I learned about the Haber-Bosch process in school Chemistry but had no idea how absolutely essential it was to shaping the last 120 years.
Adam Verner has an excellent voice, intonation, and pace and is more pleasant than some other American narrators for those who speak a different form of English. :-)
At first, I was a bit afraid that the story would be boring, but very quickly I got totally absorbed by it! I learned a lot about both Chemistry, and the history of German science.
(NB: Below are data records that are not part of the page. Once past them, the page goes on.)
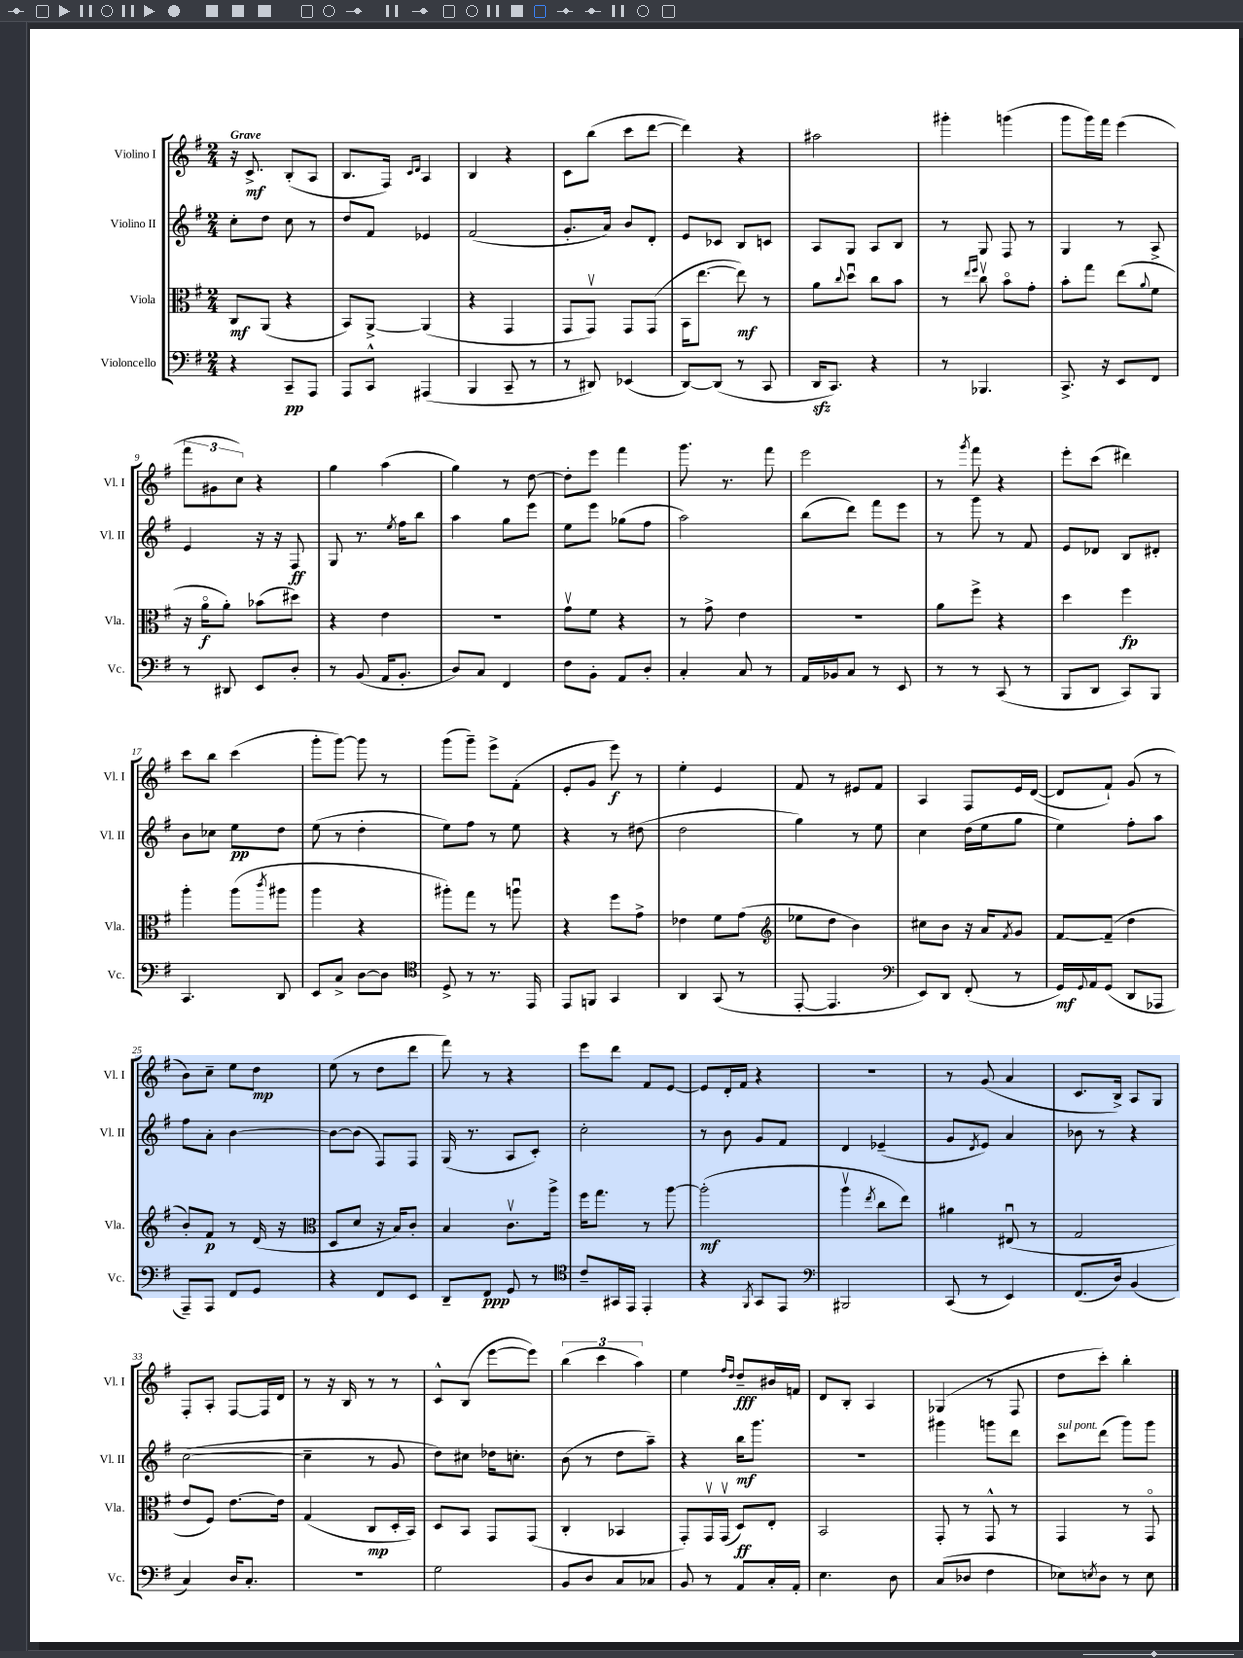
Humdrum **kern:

**kern	**kern	**kern	**kern
*staff4	*staff3	*staff2	*staff1
*clefF4	*clefC3	*clefG2	*clefG2
*k[f#]	*k[f#]	*k[f#]	*k[f#]
*M2/4	*M2/4	*M2/4	*M2/4
4r	8C	8cc'	16r
.	.	.	8.c^
.	(8AA	8dd	.
8CC~	4r	8cc	(8B'
8AAA	.	8r	8A
=	=	=	=
8AAA	8BB)	8dd	8.B
8CC^^	[8AA^	8f#	.
.	.	.	16F#)
.	.	.	16qqc
.	.	.	16qqd
(4AAA#	(4AA]	4e-	4A
=	=	=	=
4BBB	4r	(2f#	4B
8CC~	4GG	.	4r
8r	.	.	.
=	=	=	=
8r	8GG	8.g'	8c
8DD#)	8GGv)	.	(8bb
.	.	16a)	.
(4EE-	8GG	8b	8ccc
.	(8GG	8d'	[8ddd
=	=	=	=
[8DD)	16BB	8e	4ddd])
.	[8.ee	.	.
(8DD]	.	8c-	.
8r	8ee])	8B	4r
8CC	8r	8c	.
=	=	=	=
16DD	8a	8A	2aa#
8.CC)	.	.	.
.	8qqcc	.	.
.	8ddu	8G	.
4r	8cc	8A	.
.	8b	8B	.
=	=	=	=
8r	8r	8r	4ggg#'
.	16qqee	.	.
.	16qqff#	.	.
4.BBB-	8ccv	8G	.
.	8bo	8F#	(4ggg
.	8g'	8r	.
=	=	=	=
8.CC^	8b'	4G	8ggg
.	8gg	.	16ggg)
16r	.	.	16fff#
8EE	(8ee	8r	(4eee
.	8qqa	.	.
8FF#	8f#	8A^	.
=	=	=	=
8r	16r	4e	12fff#
.	16ao	.	.
.	.	.	12g#
8DD#	8a')	.	.
.	.	.	12cc)
8EE	(8b-	16r	4r
.	.	16r	.
8D'	8dd#)	8F#	.
=	=	=	=
8r	4r	8G	4gg
(8BB	.	8.r	.
16AA	4e	.	(4aa
.	.	8qee	.
8.BB'	.	16ff#	.
.	.	8bb	.
=	=	=	=
8D)	2r	4aa	4gg)
8C	.	.	.
4FF#	.	8gg	8r
.	.	8eee	[8dd
=	=	=	=
8F#	8gv	8ee	8dd']
8BB'	8f#	8eee	8eee
8AA	4r	(8gg-	4fff#
8D'	.	8ff#	.
=	=	=	=
4C'	8r	2aa)	8.ggg
.	8g^	.	.
.	.	.	8.r
8C	4e	.	.
8r	.	.	8fff#
=	=	=	=
16AA	2r	(8bb	2eee
16BB-	.	.	.
8C	.	8ddd)	.
8r	.	8fff#	.
8EE	.	8eee	.
=	=	=	=
8r	8a	8r	8r
.	.	.	8qggg
8r	8ff#^	8ggg	8fff#
(8CC	4r	8r	4r
8r	.	8f#	.
=	=	=	=
8BBB	4dd	8e	8eee'
8DD	.	8d-	(8ccc
8CC)	4ff#	8B	4ddd#)
8BBB	.	8d#'	.
=	=	=	=
4.CC	4aa'	8b	8ccc
.	.	8cc-	8bb
.	(8aa	8ee	(4ccc
.	8qccc	.	.
8DD	8aa#	8dd	.
=	=	=	=
8EE	4aa	(8ee	8ggg'
8C^	.	8r	[8ggg)
[8D	4r	4dd'	8ggg]
8D]	.	.	8r
=	=	=	=
*clefC4	*	*	*
8D^	8aa#')	8ee)	(8ggg
8r	8gg	8ff#	8ggg~)
8.r	8r	8r	8eee^
.	8aau	8ee	(8f#'
16EE	.	.	.
=	=	=	=
8EE	4r	4r	8e'
8FF	.	.	8g
4GG	8ff#	8r	8eee)
.	8g^	(8dd#	8r
=	=	=	=
4AA	4e-	2dd	4ee'
(8GG	8f#	.	4e
8r	(8g	.	.
=	=	=	=
*	*clefG2	*	*
[8EE'	8ee-	4gg)	8f#
4.EE]	8dd	.	8r
.	4b)	8r	8e#
.	.	8ee	8f#
=	=	=	=
*clefF4	*	*	*
8EE)	8cc#	4cc	4A
8DD	8b	.	.
(8FF#'	16r	(16dd	8F#
.	16a	16ee	.
.	8qf#	.	.
8r	8g	8gg	16e
.	.	.	([16d
=	=	=	=
16GG)	[8f#	4ee)	8d]
8qqGG	.	.	.
16AA	.	.	.
(8GG	(8f#~]	.	8f#`)
8DD	4dd	8ff#'	(8g
8AAA-	.	8aa	8r
=	=	=	=
8AAA~)	8b')	8ff#	8b)
8AAA	8f#	8a'	8cc~
8FF#	8r	[4b	8ee
8GG	(16d	.	8dd
.	16r	.	.
=	=	=	=
*	*clefC3	*	*
4r	8D	8b_	(8ee
.	8d	(8b]	8r
8FF#	16r	8F#)	8dd
.	16B)	.	.
8EE	8c'	8F#	8ddd
=	=	=	=
8DD~	4B	(16G	8fff#)
.	.	8.r	.
8FF#	.	.	8r
8GG	8.cv	8A	4r
8r	.	8c')	.
.	16aa^	.	.
=	=	=	=
*clefC4	*	*	*
8c~	16ff#	2cc'	8eee
.	8.gg	.	.
16GG#	.	.	8ddd
16EE	.	.	.
4EE'	8r	.	8f#
.	[8aa	.	[8e
=	=	=	=
4r	(2aa']	8r	8e]
.	.	8b	16d'
.	.	.	16f#
8qFF#	.	.	.
8GG	.	8g	4r
8EE	.	8f#	.
=	=	=	=
*clefF4	*	*	*
2BBB#	4aav	4d	2r
.	8qee	.	.
.	8cc	(4e-~	.
.	8ee)	.	.
=	=	=	=
(8CC	4a#	8g	8r
.	.	8qd	.
8r	.	8e)	(8g
4EE)	(8E#u	4a	4a
.	8r	.	.
=	=	=	=
(8.FF#	2G	8b-	8.c
.	.	8r	.
16D)	.	.	16B^)
(4BB	.	4r	8A
.	.	.	8G
=	=	=	=
4C)	8e	([2cc	8F#'
.	8F#)	.	8A'
16D	[8.e	.	[8F#
8.C'	.	.	.
.	.	.	16F#]
.	16e]	.	16d
=	=	=	=
2r	(4G	4cc~]	8r
.	.	.	16r
.	.	.	16B
.	8C	8r	8r
.	16D'	8g	8r
.	16BB)	.	.
=	=	=	=
2G	8D	8dd)	8c^^
.	8BB	8cc#	(8B
.	8GG	16dd-	[8eee
.	.	8.cc'	.
.	(8GG	.	8eee])
=	=	=	=
8BB	4C'	(8b	(6bb
8D	.	8r	.
.	.	.	6ccc
8C	4BB-	8dd	.
.	.	.	6aa)
8C-	.	8aa~)	.
=	=	=	=
8BB	8GG')	4r	4ee
8r	16GGv	.	.
.	(16GGv	.	.
.	.	.	16qqff#
.	.	.	16qqdd
8AA	8D)	16bb	8dd~
.	.	8.ggg	.
16C'	8E'	.	16b#
16AA'	.	.	16f
=	=	=	=
4.E	2BB	2r	8d
.	.	.	8B'
.	.	.	4A
8D	.	.	.
=	=	=	=
(8C	8GG'	4ggg#	(4G-
8D-	8r	.	.
4F#	8GG^^	8ggg	8r
.	8r	8ddd	8F#
=	=	=	=
8E-)	4GG	8ccc	8dd
8qE	.	.	.
8D	.	(8ddd	8ccc')
8r	8r	8ggg)	4bb'
8E	8GGo	8ggg	.
==	==	==	==
*-	*-	*-	*-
Adam Verner is a fantastic narrater, so even I as a Swede, had no problems following this Amazing story. Highly recommended!
Yes, I didn't realise the significance of this invention until I listened to the book. I would listen again to pick up on some of the information I missed the first time.
It was fasinating to follow the tangents that developed through the story
Little tidbits like the acronym SHIT store high in transit
Clear concise read that made you feel like you were reading not listening
This is the first reveiw I have made. This book compelled me to reveiw as it deserves every accolade.
Prefer History & Non-Fiction. I seem to lack the stamina to "power through" a book; Audible is a great way to be "well-read" without reading
Probably one of the best as far as the storyline goes. Really very interesting
I thought it was fascinating to read how Haber developed poison gas for use by the Germans in World War I. Haber then developed a system for deploying/distributing the gas, and supervised the release of the gas at the front lines. Haber's wife committed suicide, using his service revolver, soon after the chemical warfare was initiated.
There are parts of the book that sound like an "Introduction to Chemistry" textbook. An understanding of the chemistry involved helped tell the story. Although engrossing, this was not a book that I personally would have enjoyed in "one sitting".
This was an all-round fascinating biography of a man whose discoveries/inventions have had both positive and negative impact of the lives of millions (if not billions) of people. Highly Recommended!